EXERCISE REQUIREMENTS: Everything from the line with "más transparencia a la IA y el 68%" to the line with "Prodotti visionati recentemente" in the listing below, both lines included, needs to be copied exactly, apart from the pictures.

━━━━━━━━

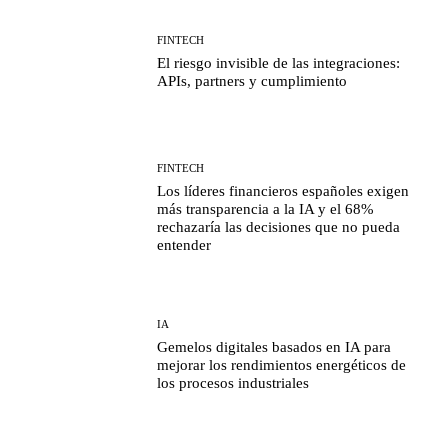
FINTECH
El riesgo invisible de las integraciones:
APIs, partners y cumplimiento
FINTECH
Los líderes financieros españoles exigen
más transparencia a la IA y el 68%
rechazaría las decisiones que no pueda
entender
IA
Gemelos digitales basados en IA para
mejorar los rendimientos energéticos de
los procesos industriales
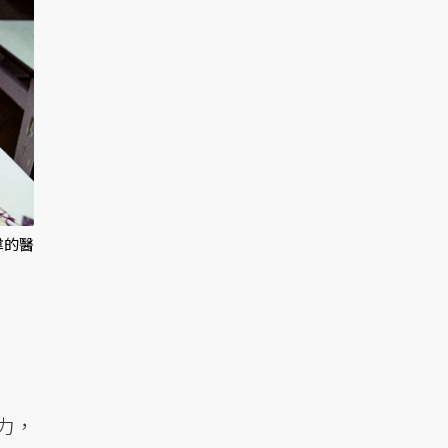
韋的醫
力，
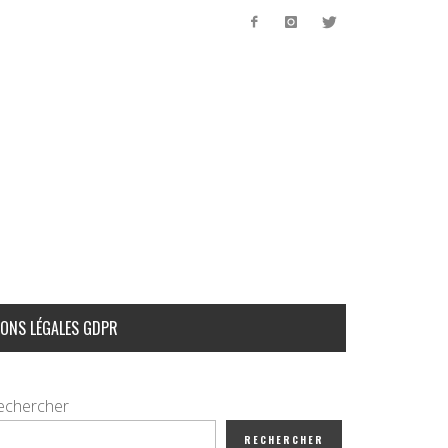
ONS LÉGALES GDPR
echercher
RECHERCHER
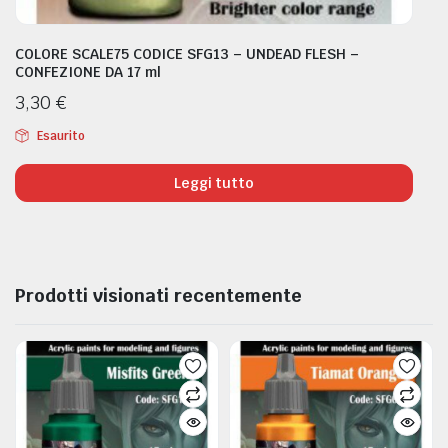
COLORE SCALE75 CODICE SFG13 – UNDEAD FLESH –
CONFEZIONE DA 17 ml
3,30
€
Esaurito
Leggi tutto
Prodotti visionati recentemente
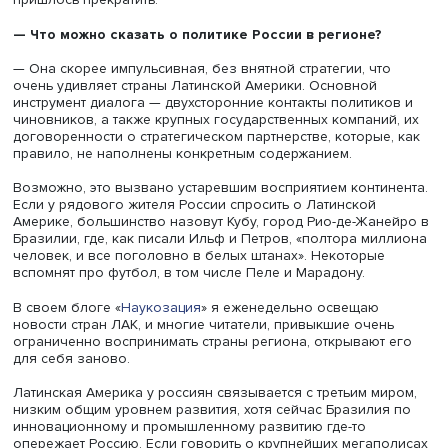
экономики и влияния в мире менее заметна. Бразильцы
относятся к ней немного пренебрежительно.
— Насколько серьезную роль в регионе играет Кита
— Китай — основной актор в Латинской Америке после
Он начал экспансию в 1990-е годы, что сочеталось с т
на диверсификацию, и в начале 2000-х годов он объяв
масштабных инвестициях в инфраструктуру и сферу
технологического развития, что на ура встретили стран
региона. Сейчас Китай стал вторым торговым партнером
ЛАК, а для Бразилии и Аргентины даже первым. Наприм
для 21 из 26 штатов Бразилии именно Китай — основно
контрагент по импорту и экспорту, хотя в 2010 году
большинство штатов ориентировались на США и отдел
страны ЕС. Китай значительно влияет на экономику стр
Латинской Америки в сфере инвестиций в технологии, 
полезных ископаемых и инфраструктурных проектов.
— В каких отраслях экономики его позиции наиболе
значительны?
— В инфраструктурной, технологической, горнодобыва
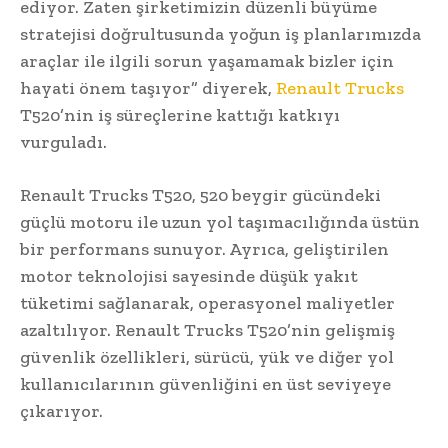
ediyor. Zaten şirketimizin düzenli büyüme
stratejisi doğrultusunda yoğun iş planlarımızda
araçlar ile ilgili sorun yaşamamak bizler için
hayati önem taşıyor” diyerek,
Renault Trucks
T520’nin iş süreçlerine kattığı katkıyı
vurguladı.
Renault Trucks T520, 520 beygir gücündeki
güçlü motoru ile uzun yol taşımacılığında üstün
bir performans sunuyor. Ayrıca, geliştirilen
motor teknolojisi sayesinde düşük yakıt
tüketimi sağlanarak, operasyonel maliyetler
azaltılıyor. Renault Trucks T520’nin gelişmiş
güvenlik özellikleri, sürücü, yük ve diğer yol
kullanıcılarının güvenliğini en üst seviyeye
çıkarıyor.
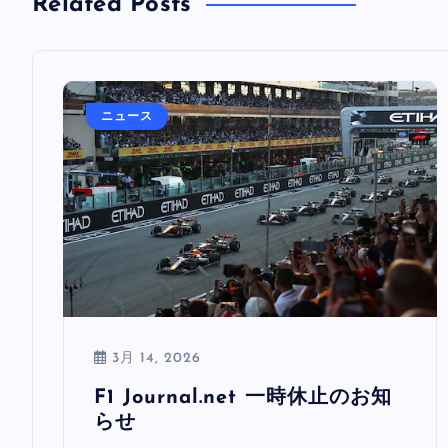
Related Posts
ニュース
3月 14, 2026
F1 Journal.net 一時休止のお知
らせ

━━━━━━━━

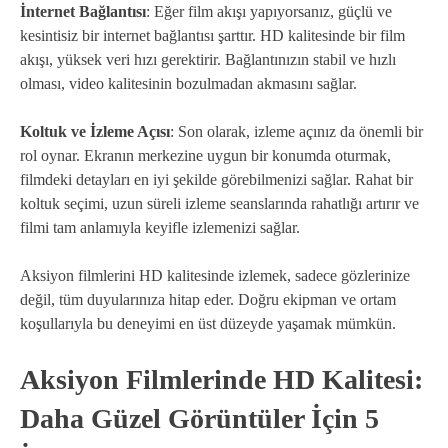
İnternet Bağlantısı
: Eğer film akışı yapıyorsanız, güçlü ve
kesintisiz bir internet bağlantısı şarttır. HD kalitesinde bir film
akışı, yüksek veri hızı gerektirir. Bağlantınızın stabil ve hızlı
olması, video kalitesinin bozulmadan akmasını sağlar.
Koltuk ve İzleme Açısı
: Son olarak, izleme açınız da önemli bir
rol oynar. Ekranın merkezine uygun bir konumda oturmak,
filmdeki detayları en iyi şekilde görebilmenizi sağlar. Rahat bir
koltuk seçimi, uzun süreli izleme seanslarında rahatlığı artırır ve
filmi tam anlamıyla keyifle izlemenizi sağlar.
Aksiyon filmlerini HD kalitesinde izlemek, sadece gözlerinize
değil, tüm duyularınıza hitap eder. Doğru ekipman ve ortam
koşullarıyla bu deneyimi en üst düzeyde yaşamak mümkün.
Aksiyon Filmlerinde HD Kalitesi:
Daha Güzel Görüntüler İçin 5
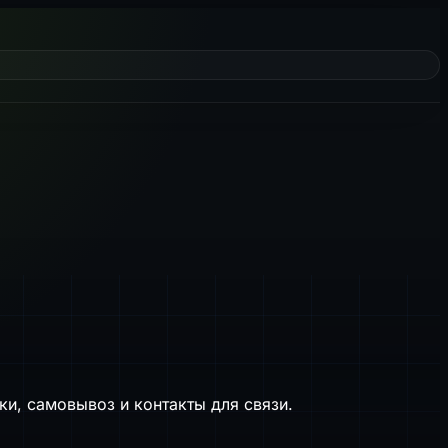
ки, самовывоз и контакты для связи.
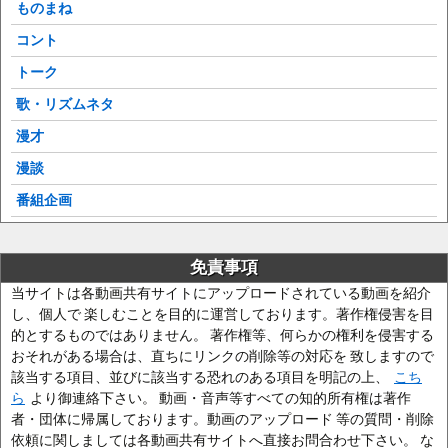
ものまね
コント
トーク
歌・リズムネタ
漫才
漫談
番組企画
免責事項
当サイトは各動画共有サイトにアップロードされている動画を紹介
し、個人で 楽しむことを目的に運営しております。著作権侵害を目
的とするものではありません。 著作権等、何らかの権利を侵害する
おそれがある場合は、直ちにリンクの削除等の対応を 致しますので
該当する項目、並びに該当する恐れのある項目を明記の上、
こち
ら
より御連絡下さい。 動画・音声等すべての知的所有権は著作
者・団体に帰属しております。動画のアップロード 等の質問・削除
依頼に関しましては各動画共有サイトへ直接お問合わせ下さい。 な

━━━━━━━━

SOLUTION BELOW:
más transparencia a la IA y el 68%
rechazaría las decisiones que no pueda
entender
IA
Gemelos digitales basados en IA para
mejorar los rendimientos energéticos de
los procesos industriales
韋的醫
力，
ONS LÉGALES GDPR
echercher
RECHERCHER
COLORE SCALE75 CODICE SFG13 – UNDEAD FLESH –
CONFEZIONE DA 17 ml
3,30
€
Esaurito
Leggi tutto
Prodotti visionati recentemente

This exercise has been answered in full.